Dziewczyny weszły do środka, a Justi cały czas zastanawiała się nad zachowaniem przyjaciółki, która blada na twarzy chwiejnie usiadła na fotelu i chwyciła w obie dłonie kubek czekającej na nią herbaty.
- Evi. Co jest? – spytała szeptem zmartwiona Tyśka.
W dziewczynie coś pękło i wybuchła płaczem wyrzucając z siebie wszystkie gnębiące ją rzeczy. Gdy już się uspokoiła opowiedziała przyjaciółce niemal wszystko. O bólu, odprowadzeniu tutaj.

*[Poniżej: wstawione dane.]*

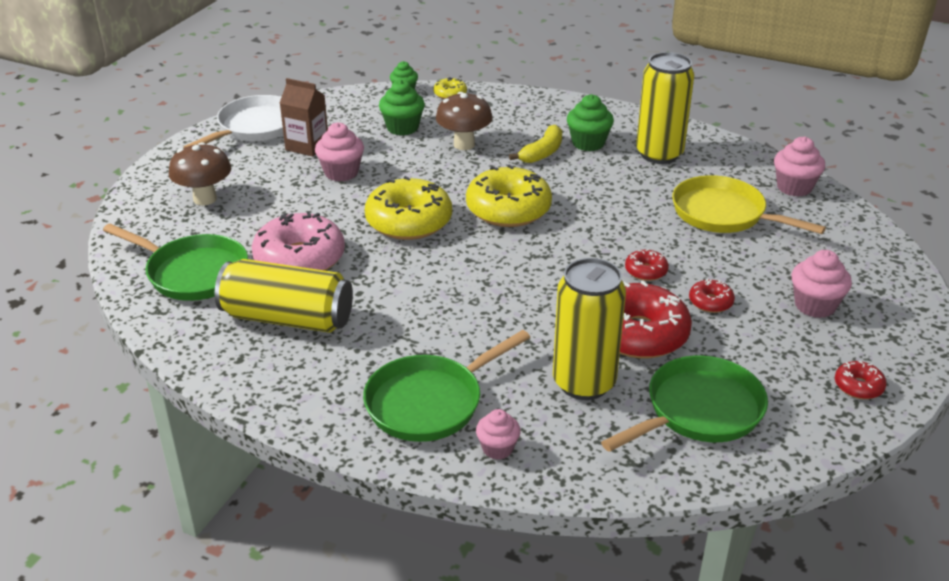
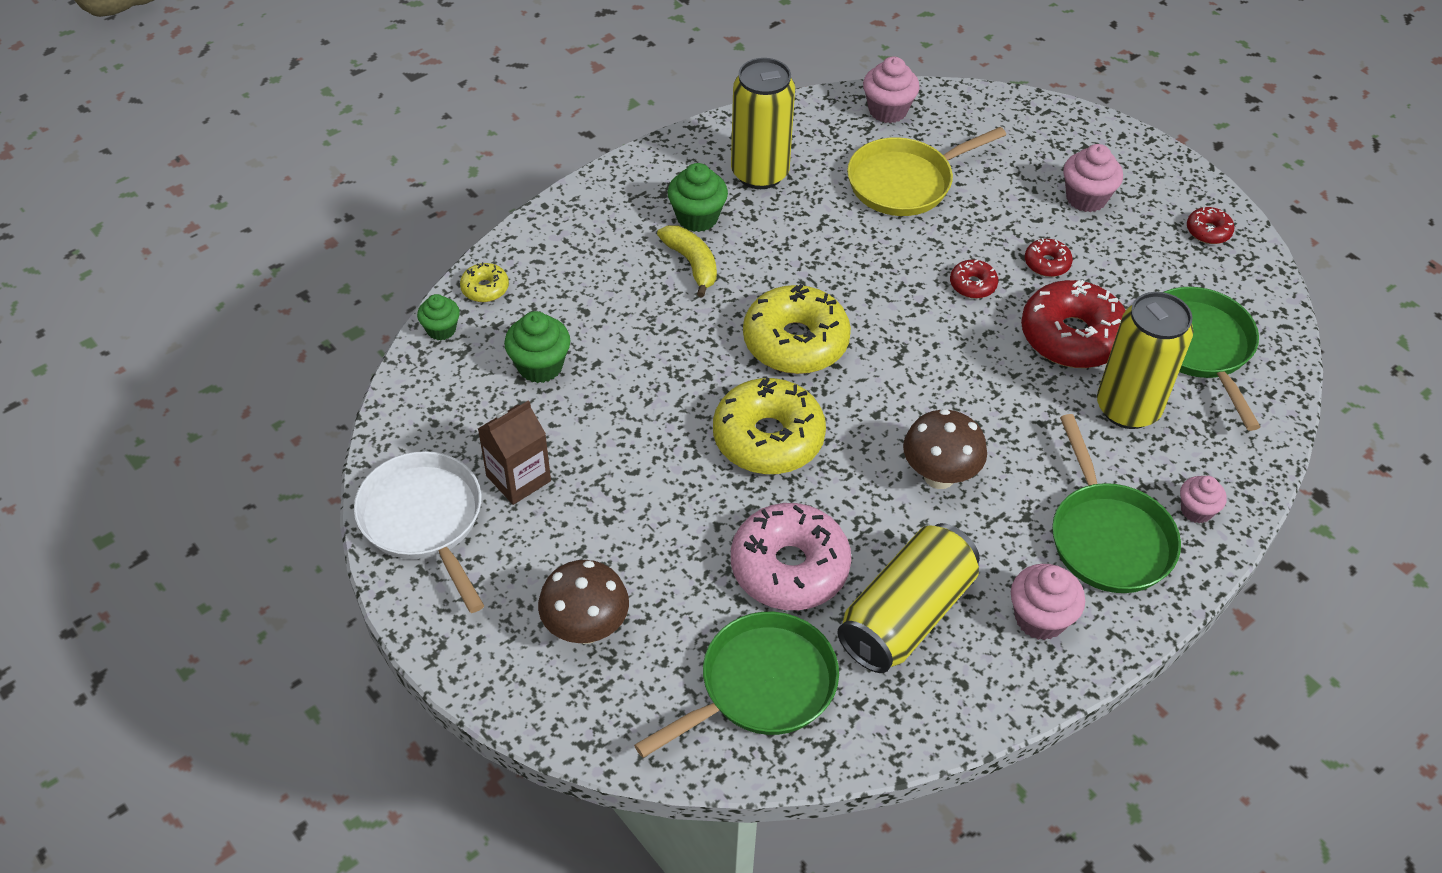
camera: 65 degrees left, 15 degrees up
pink cupcake [315,122,364,182] -> pink cupcake moved to [1011,564,1085,640]
brown mushroom [436,92,492,150] -> brown mushroom moved to [903,409,987,489]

Ale słowem nie wspomniała o tym jak Dajmon ją dotykał i jakie wtedy ciepło sprzeczne z zimnymi ostrzami odczuwała.
- O raju… To takie… nierealne – nie dowierzała Justi.
Przez chwilę milczały aż Justyna poderwała się i chwyciła dżinsową torebkę z ćwiekami.
- Chodźmy/ Takie smutki wymagają zatopienia w najlepszych lodach w mieście.
Pojechały na ulicę Londyńską, stary zaułek wśród rozwalających się kamienic. Wbrew pozorom było tam bardzo przytulnie, a lody były naprawdę wyborne, w prawie stu smakach i to domowej roboty.
- Cynamon i cappuccino. Z polewą czekoladowa – złożyła zamówienie Tyśka. – A ty?
Evi po chwili zastanowienia wybrała.
- Czekoladowe i… chili. Z dużą ilością bitej śmietany.
Gdy z pucharkami szły do stolika, Justi spojrzała podejrzliwie na Ewkę.
- Co to za nowe połączenie?
- A tak na spróbowanie… - Ewelina spojrzała na swoją porcję lodów.
Wybrała te smaki nie bez powodu.. Pamiętała jak Dajmon się nad nią nachylił… pachniała czekoladą, a policzki piekły jak po zjedzeniu papryczki. Miał łagodny głos jak śmietanka.

- Ziemia do Evi! Przy tym stoliku co zwykle?